start Document extract

Plotnik turned on the digital recorder yesterday and began reading stories. The phone rang. Feet stomped upstairs. The heat went on. Noises everywhere. Plus, the ending's bad. Gotta rewrite. Fudge.

Saturday, December 16, 2006

It Was a Very Good Year.

The Great Plotnik has hit upon a grand tradition for Christmas -- Kodak Gallery Picture books. He loads all his best pictures of the year into a book on line at the Kodak Gallery site, edits them, sorts them, labels them, picks out a cover and a page style, then edits that and sends in his order. The recipient of the Best Photos of the Year photo book always loves it.

It didn't seem to Plot that he and The Great Ducknik had done much in 2006, but when he looked at all the photos, he realized it really had been a great year.

It started with making ravioli on New Year's Eve...

Moved on to Guatemala...


Dan's graduation from Journalism School...

The trip to Block Island and Deer Isle, Maine...

And, of course, we've ended the year meeting Isabella Louise.

Oh, yeah.

Friday, December 15, 2006

Leo and Florence

Leo and Florence came to the NV Voice Christmas Party this year, as they do every year. They looked great -- Florence has been under the weather for awhile but she seems to always lick her problems for a party. She wrote a column in the Voice for many years about her experiences as a San Franciscan beginning in the 1920s, and her columns were so good that they're still repeated every month, and still hold up like they were written an hour ago. Leo is a photographer whose photos of authors like Wallace Stegner are seen everywhere. They're a wonderful couple -- they say they're getting older but nobody has seen too many signs of it yet.

It's a grand gift to have friends of all ages. Duck and Plot are lucky that way.

Thursday, December 14, 2006

Will Vault for Food

Last night TGP saw The Great Domin-nik's son Will (hereafter known as Will Vault for Food) acting and looking like a star at the Palace of Fine Arts. He danced, he played piano, he twirled a skateboard like a cane a la Fred Astaire. But 'Traces' is no musical -- he and his four other troupe-mates were all the while jumping through Chinese hoops, hanging upside down on aerial straps, dancing ballets with basketballs, climbing all over each other on vertical poles and one even managed to do a pas de deux with a chair.

Criminy. TGP has known Will since he was in Middle School with The Great BeezieWeezie. WVfF has grown into a very large and accomplished person. He towers over the other regulation-sized acrobats in his troupe and there is an obvious athletic overlay to everything he touches.

end Document extract

What to do:
1. Return the part of the blog excerpt between "It Was a Very" and "Deer Isle, Maine...", inclusive, copied word for word.
2. Answer these questions using the blog excerpt:
(a) At which site does Plotnik build the photo book of the year's best pictures?
(b) Where did TGP see Will perform last night?
(c) Beginning in what decade were Florence's experiences as a San Franciscan that her column covered?
3. Continue the blog excerpt from its last sentence.

start Material provided

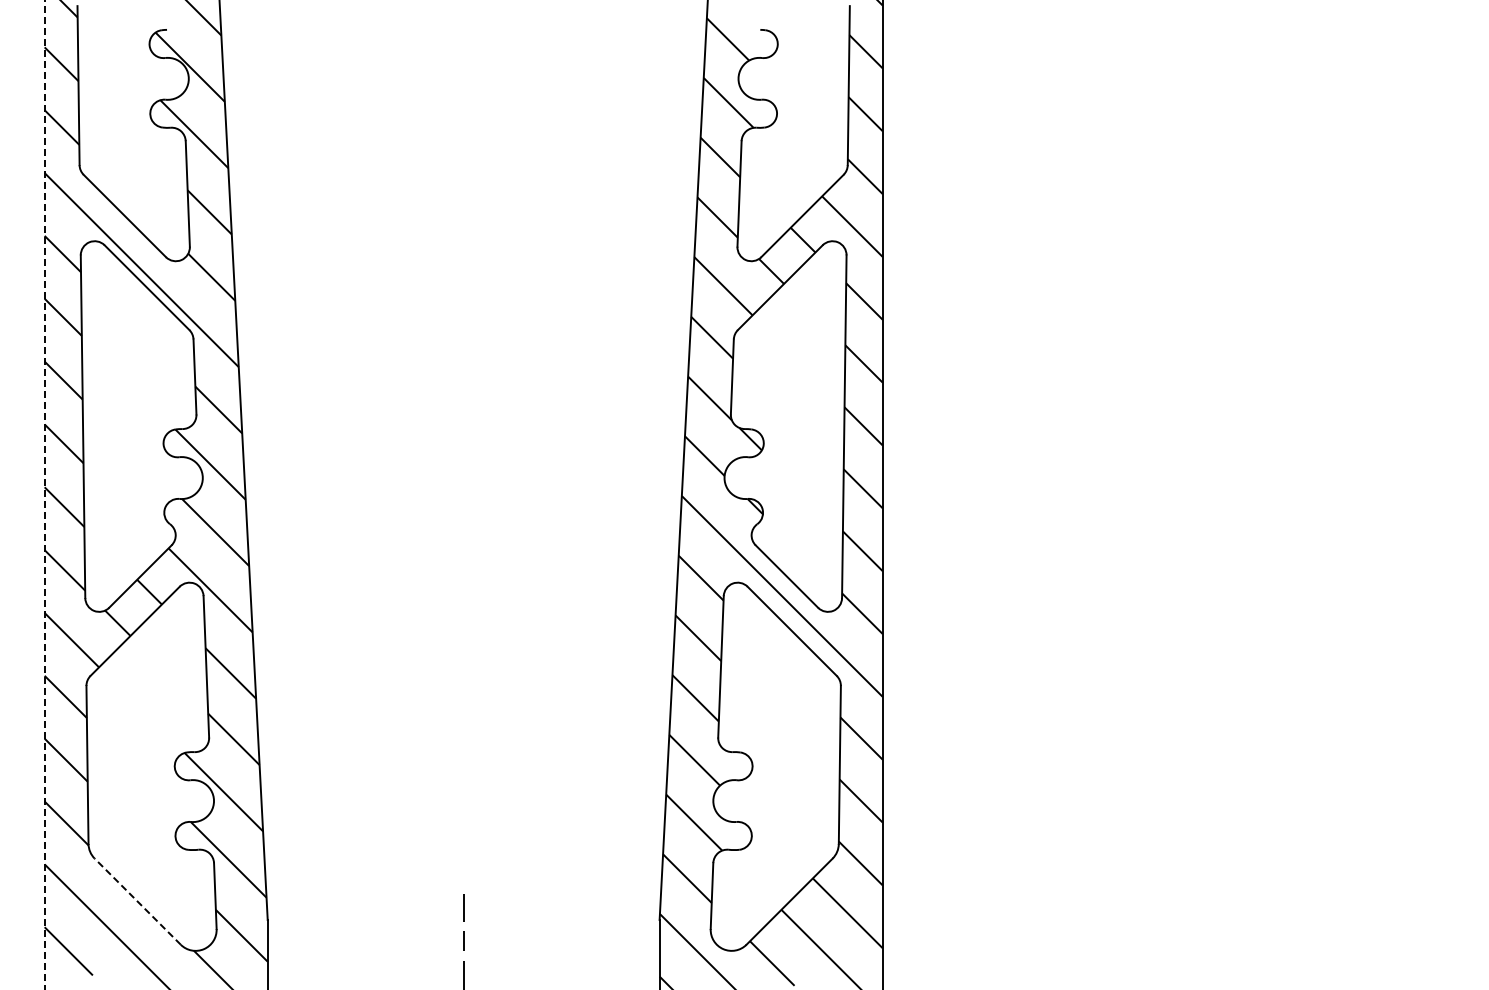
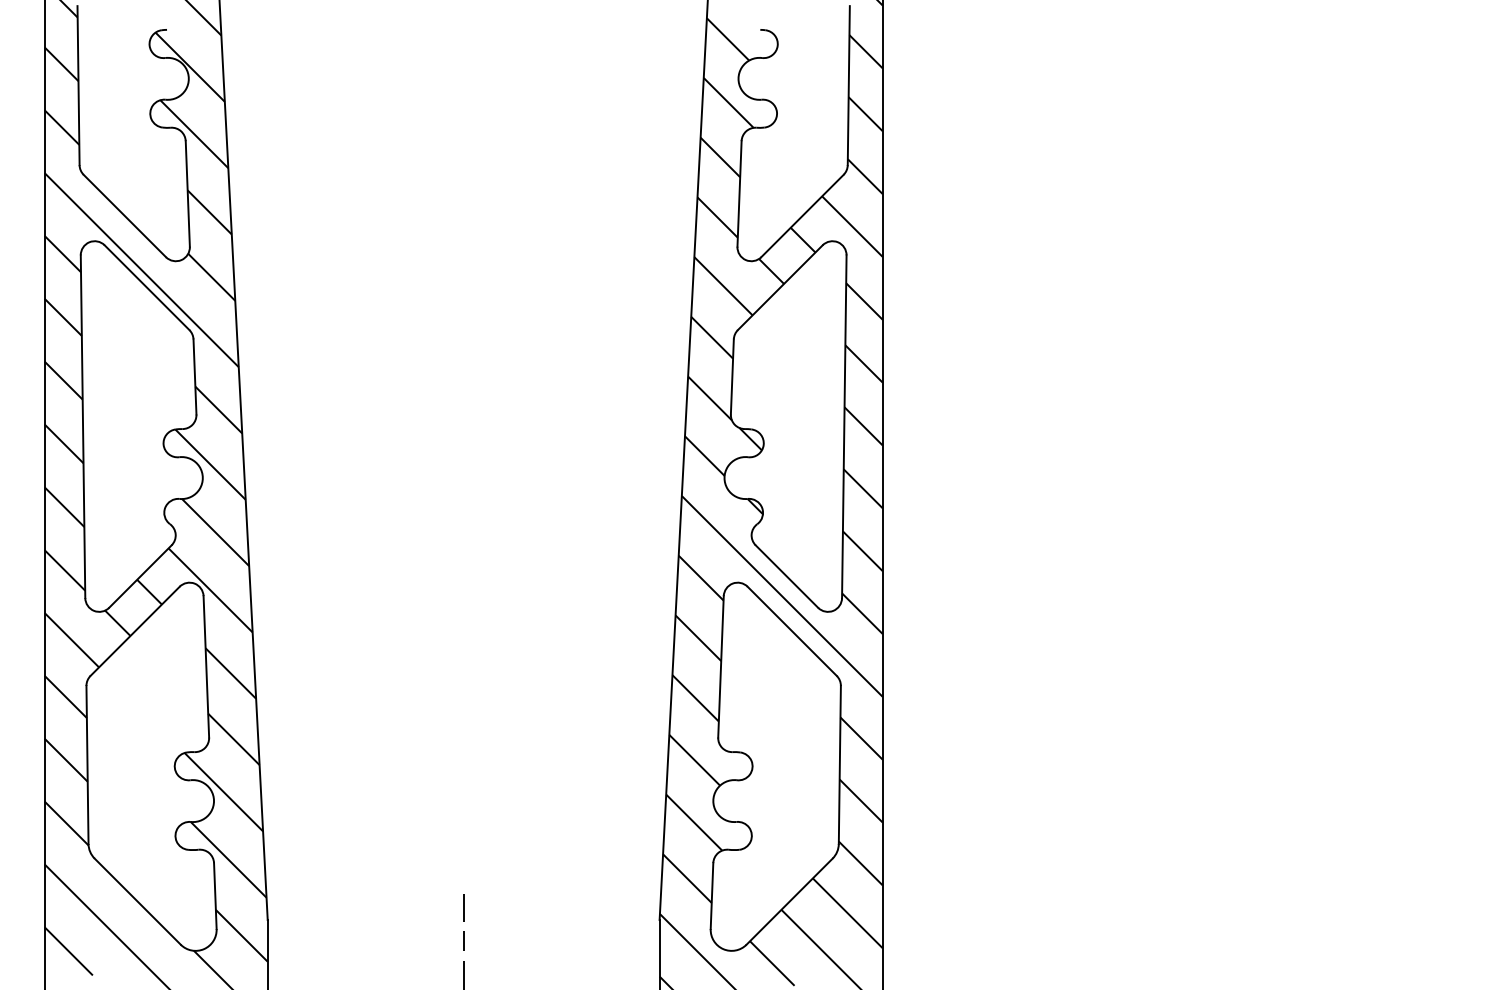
line at (44, 495): dashed -> solid
line at (137, 901): dashed -> solid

end Material provided

Answers for this exercise:
1.
It Was a Very Good Year.

The Great Plotnik has hit upon a grand tradition for Christmas -- Kodak Gallery Picture books. He loads all his best pictures of the year into a book on line at the Kodak Gallery site, edits them, sorts them, labels them, picks out a cover and a page style, then edits that and sends in his order. The recipient of the Best Photos of the Year photo book always loves it.

It didn't seem to Plot that he and The Great Ducknik had done much in 2006, but when he looked at all the photos, he realized it really had been a great year.

It started with making ravioli on New Year's Eve...

Moved on to Guatemala...


Dan's graduation from Journalism School...

The trip to Block Island and Deer Isle, Maine...

2.
(a) The Kodak Gallery site.
(b) At the Palace of Fine Arts.
(c) The 1920s.

3.
Not that any of the others are chopped foie. When Heloise, the one woman in the show, takes an old armchair and attempts to read a book while 'sitting' in it, all the while managing to spin, twirl and turn the chair like a reluctant dance partner, it is easy to see this woman is a star in the making as well.

She and WVfF begin the show with a solo acro-mating dance that burns most of the varnish off the stage. It is clear that these two (who have been solo partners -- professionally only, we're told -- for several years) are a future duo who will go places if they choose to.

By the way, you don't want to miss Raphael Cruz falling to his death -- almost -- from the Chinese pole. You don't want to miss any of these kids.

'Traces' runs through New Year's Day. The tickets are a bit expensive, in Plotnik's view -- you want to take your kids and be near the front and that'll cost around $125 for a family of four -- but that is the only downside, and it's twice that to see Jersey Boys. These kids have energy and strength, plus they are artists. They've taken their show around the world and when they leave here there's no telling where they'll end up. I'd go now. That's right, I did.

The Great Plotnik Theater Awards Division awards Traces -- oh hell, Domin-Nik, why niggle? TEN Stars. Why not? Five stars was the maximum? So go see it twice.

Wednesday, December 13, 2006

It Sounds like Woo Hoo

In the rain at Portsmouth Square, the Chinese ladies huddle under the parking garage overhang and play cards, dice, mah jong. The men are on the other side of the building, playing pai gow, dice, go. When the rain stops they all run out onto the park benches, hundreds of elderly and somewhat-less-than-elderly men and women gambling, smoking cigarettes, drinking coffee and tea, slamming their cards down with a winning hand and crying out in excited single syllables when they've won a pot. Bills and change are in plain sight, but the police would not be so stupid as to try and put an end to this cultural mainstay of Chinatown.

Whenever Plotnik walks in Chinatown he is hard pressed not to stare into the papered-over windows of the Nam Yuen, closed for years, just to see if the 18-year-old Plottie and 19-year-old Judy Wong are still inside, leaning against each other at the round table in the back under the black, oval mirror, eating exotic foods the kid from the San Fernando Valley had never heard of before, and tasting all those previously unknown flavors, including the secretest and sweetest taste of all, the one she was saving for him, the one she knew he'd been waiting for.

Plot squints through the grimy shop window -- is that them? The girl smiles, her hip and knee touching his, as she teaches him step by step to use his chopsticks. When he gets it right, she claps her hands, without ever dropping his.

Nope, the place is empty. Chinatown looks drab and forlorn these days, a city within a city of cramped SRO hotels, crowded apartments, housing projects filled to overflowing with the elderly, shops that sell trinkets and restaurants who cook for tourists.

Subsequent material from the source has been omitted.